**WORK ITEM:** Every line of the listing below is to be duplicated exactly, with the pictures left out.

**DATA SUPPLIED:**
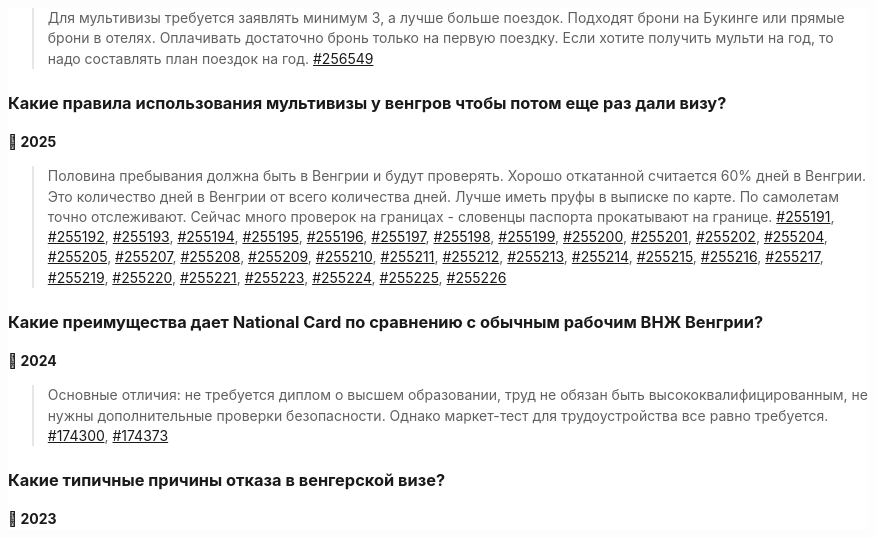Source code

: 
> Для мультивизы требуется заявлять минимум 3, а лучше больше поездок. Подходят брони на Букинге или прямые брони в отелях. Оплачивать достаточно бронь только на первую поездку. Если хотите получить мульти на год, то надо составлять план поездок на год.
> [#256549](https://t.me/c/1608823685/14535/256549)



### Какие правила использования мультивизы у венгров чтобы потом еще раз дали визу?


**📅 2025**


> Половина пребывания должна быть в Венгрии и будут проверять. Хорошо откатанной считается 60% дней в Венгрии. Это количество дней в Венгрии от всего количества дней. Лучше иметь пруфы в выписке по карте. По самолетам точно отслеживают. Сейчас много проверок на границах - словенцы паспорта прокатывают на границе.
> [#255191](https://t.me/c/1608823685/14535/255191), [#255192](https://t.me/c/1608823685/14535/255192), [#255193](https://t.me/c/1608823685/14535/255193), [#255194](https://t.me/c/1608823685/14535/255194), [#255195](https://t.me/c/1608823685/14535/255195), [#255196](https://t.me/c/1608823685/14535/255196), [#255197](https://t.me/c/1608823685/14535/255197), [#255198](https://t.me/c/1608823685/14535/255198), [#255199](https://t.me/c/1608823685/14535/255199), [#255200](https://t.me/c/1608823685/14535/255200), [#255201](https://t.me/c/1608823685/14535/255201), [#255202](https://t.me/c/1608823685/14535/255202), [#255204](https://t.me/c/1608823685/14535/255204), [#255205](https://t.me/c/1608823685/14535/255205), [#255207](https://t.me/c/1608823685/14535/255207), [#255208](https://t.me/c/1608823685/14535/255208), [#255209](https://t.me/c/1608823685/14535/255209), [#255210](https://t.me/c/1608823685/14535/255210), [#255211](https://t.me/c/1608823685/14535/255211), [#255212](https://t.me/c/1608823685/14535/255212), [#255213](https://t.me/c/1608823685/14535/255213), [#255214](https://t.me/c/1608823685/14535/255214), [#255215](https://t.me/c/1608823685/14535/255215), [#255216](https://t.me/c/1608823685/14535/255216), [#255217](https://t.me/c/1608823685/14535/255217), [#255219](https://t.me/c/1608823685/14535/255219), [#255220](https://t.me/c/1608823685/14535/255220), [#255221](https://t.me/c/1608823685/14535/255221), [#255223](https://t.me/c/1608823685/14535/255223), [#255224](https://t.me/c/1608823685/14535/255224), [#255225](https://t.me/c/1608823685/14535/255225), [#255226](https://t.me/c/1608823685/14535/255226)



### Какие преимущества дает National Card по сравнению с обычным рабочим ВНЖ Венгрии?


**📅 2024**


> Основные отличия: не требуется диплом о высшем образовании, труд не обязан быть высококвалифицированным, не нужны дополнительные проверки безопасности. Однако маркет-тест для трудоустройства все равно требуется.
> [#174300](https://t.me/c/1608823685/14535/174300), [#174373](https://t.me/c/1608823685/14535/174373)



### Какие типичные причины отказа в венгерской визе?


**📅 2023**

**RESPONSE TO THIS EXERCISE:**
Source code

: 
> Для мультивизы требуется заявлять минимум 3, а лучше больше поездок. Подходят брони на Букинге или прямые брони в отелях. Оплачивать достаточно бронь только на первую поездку. Если хотите получить мульти на год, то надо составлять план поездок на год.
> [#256549](https://t.me/c/1608823685/14535/256549)



### Какие правила использования мультивизы у венгров чтобы потом еще раз дали визу?


**📅 2025**


> Половина пребывания должна быть в Венгрии и будут проверять. Хорошо откатанной считается 60% дней в Венгрии. Это количество дней в Венгрии от всего количества дней. Лучше иметь пруфы в выписке по карте. По самолетам точно отслеживают. Сейчас много проверок на границах - словенцы паспорта прокатывают на границе.
> [#255191](https://t.me/c/1608823685/14535/255191), [#255192](https://t.me/c/1608823685/14535/255192), [#255193](https://t.me/c/1608823685/14535/255193), [#255194](https://t.me/c/1608823685/14535/255194), [#255195](https://t.me/c/1608823685/14535/255195), [#255196](https://t.me/c/1608823685/14535/255196), [#255197](https://t.me/c/1608823685/14535/255197), [#255198](https://t.me/c/1608823685/14535/255198), [#255199](https://t.me/c/1608823685/14535/255199), [#255200](https://t.me/c/1608823685/14535/255200), [#255201](https://t.me/c/1608823685/14535/255201), [#255202](https://t.me/c/1608823685/14535/255202), [#255204](https://t.me/c/1608823685/14535/255204), [#255205](https://t.me/c/1608823685/14535/255205), [#255207](https://t.me/c/1608823685/14535/255207), [#255208](https://t.me/c/1608823685/14535/255208), [#255209](https://t.me/c/1608823685/14535/255209), [#255210](https://t.me/c/1608823685/14535/255210), [#255211](https://t.me/c/1608823685/14535/255211), [#255212](https://t.me/c/1608823685/14535/255212), [#255213](https://t.me/c/1608823685/14535/255213), [#255214](https://t.me/c/1608823685/14535/255214), [#255215](https://t.me/c/1608823685/14535/255215), [#255216](https://t.me/c/1608823685/14535/255216), [#255217](https://t.me/c/1608823685/14535/255217), [#255219](https://t.me/c/1608823685/14535/255219), [#255220](https://t.me/c/1608823685/14535/255220), [#255221](https://t.me/c/1608823685/14535/255221), [#255223](https://t.me/c/1608823685/14535/255223), [#255224](https://t.me/c/1608823685/14535/255224), [#255225](https://t.me/c/1608823685/14535/255225), [#255226](https://t.me/c/1608823685/14535/255226)



### Какие преимущества дает National Card по сравнению с обычным рабочим ВНЖ Венгрии?


**📅 2024**


> Основные отличия: не требуется диплом о высшем образовании, труд не обязан быть высококвалифицированным, не нужны дополнительные проверки безопасности. Однако маркет-тест для трудоустройства все равно требуется.
> [#174300](https://t.me/c/1608823685/14535/174300), [#174373](https://t.me/c/1608823685/14535/174373)



### Какие типичные причины отказа в венгерской визе?


**📅 2023**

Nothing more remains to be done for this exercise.